Whether it's fake or spontaneous, they are expected to show their emotional side and share parts of their private lives. Advisers want voters to identify with a leader as a person.
So it's no surprise that pundits said Hillary Clinton's near tearing-up clinched the female vote in the New Hampshire primary, by finally making her look more emotional, more human, more like them. It's a sure bet this new side of Clinton will become a central part of her strategy to fight the more passionate Barack Obama.

In France, President Nicolas Sarkozy is an expert at what the French call the "pipolisation" of politics, an expression derived from People magazine. With his collaboration, magazines covered his marriage and break-up. With his popularity declining, stories of his love affair with and impending marriage to former model Carla Bruni are now taking over.
Although this phenomenon is growing, it isn't new. In the 1960s, Trudeaumania was partly the product of Pierre Trudeau's ideas. But it was also the result of his playboy image and the famous women he dated. Later, his marriage and divorce as well as his family life were closely linked to his persona as political leader.
To humanize his image, Bernard Landry appeared on Star Académie - a TV show with huge ratings - when he was premier. His girlfriend at the time, Chantal Renaud, a much-liked former vedette, also made the rounds of talk shows and magazines.
Even Stéphane Dion now wants to play up his more touchy-feely side. Still unpopular in his home province, he hired Jacques Ouimette, an effective image-maker from show biz. His mission: Make Dion look more sympathetic. His strategy: Send him to talk shows and political humour TV shows. On New Year's Eve, Dion closed the show Infoman by inviting its popular host to his home for a game of Twister.
Last week, Premier Jean Charest, with his wife, held the first open-house day at the National Assembly. He greeted voters in a relaxed atmosphere. This produced images of Charest chatting with smiling people - quite a shift from the public harangues he got from angry citizens during last spring's election campaign.
Last summer, Pauline Marois tried to shed her bourgeois image by inviting a reporter into her "humble" summer cottage in Charlevoix. But that humanizing strategy backfired when Infoman broadcast shots of her much less humble domaine on Île Bizard.
Then they both made a mistake. Charest and Marois appeared in an ad for a talk show hosted by Marc Labrèche. Riding the coattails of this immensely popular comedian was harshly criticized. The consensus was that politicians shouldn't sell anything other than their ideas.
The omnipresence of the media in voters' lives is the culprit. This is also the era of reality shows, public confessions on TV and Youtube, much less that of town-hall meetings. At this game, images and the trivial can overpower ideas.
The paradox is that far from humanizing leaders, I think it does the reverse. The multiplication of these image-driven, non-political attention-seeking devices devalue the already devalued profession of politician. By mixing the private and the political too much, party leaders unwillingly contribute to their own loss of prestige as people we elect, after all, to lead.

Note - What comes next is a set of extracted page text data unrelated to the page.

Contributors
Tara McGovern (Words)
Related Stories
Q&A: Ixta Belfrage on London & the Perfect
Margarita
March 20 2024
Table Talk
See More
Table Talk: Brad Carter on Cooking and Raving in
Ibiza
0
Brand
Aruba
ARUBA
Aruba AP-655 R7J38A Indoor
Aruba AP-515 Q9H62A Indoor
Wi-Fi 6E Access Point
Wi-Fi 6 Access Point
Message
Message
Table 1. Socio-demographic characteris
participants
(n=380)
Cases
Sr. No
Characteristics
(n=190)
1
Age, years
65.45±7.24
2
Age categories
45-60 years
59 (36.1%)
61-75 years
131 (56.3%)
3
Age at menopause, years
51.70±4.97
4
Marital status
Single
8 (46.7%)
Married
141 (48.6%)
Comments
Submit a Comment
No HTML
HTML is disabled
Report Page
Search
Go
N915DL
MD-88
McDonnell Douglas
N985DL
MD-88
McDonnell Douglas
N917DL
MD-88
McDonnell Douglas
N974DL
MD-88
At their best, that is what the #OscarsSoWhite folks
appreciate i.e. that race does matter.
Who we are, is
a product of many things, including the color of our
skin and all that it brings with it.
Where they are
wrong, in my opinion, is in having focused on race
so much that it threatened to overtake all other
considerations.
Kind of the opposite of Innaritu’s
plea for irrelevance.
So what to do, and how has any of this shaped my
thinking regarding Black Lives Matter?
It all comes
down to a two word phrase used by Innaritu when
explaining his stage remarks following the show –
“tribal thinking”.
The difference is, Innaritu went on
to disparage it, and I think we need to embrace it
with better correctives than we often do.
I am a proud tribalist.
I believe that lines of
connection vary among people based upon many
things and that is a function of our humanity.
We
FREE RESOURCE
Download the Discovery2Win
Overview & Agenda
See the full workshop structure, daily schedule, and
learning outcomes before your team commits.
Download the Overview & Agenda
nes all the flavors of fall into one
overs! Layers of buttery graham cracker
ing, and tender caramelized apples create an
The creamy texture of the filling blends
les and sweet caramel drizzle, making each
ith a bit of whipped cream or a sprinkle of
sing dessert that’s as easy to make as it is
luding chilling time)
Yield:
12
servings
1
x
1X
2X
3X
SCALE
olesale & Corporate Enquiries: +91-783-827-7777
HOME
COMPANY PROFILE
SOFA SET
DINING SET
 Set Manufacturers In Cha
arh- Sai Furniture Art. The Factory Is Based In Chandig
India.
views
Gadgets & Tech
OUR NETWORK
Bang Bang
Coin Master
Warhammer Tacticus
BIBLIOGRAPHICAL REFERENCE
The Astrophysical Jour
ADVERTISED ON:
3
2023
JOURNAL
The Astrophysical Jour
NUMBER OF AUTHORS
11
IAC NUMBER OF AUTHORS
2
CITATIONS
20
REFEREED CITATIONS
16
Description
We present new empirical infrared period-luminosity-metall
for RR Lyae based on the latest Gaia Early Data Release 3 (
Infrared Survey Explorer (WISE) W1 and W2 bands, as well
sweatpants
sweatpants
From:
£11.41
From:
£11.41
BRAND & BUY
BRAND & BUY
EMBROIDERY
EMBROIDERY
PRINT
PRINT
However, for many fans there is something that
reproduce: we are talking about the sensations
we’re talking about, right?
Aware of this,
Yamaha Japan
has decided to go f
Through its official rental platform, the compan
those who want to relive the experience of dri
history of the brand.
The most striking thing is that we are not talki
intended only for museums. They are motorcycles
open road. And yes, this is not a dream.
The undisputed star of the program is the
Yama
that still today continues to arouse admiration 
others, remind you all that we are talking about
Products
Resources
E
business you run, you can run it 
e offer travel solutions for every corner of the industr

But politicians are trapped in a vicious circle. If they take part in the media image game, they feed into their own loss of prestige. They also enter into a highly time- and energy-consuming activity that eats away at their real job, which is already demanding enough.
But the cruel fact is that being seen on TV laughing and telling cute stories sometimes gets more votes than debates or policies. And if a leader doesn't do it, then his adversaries will - and probably will benefit from it.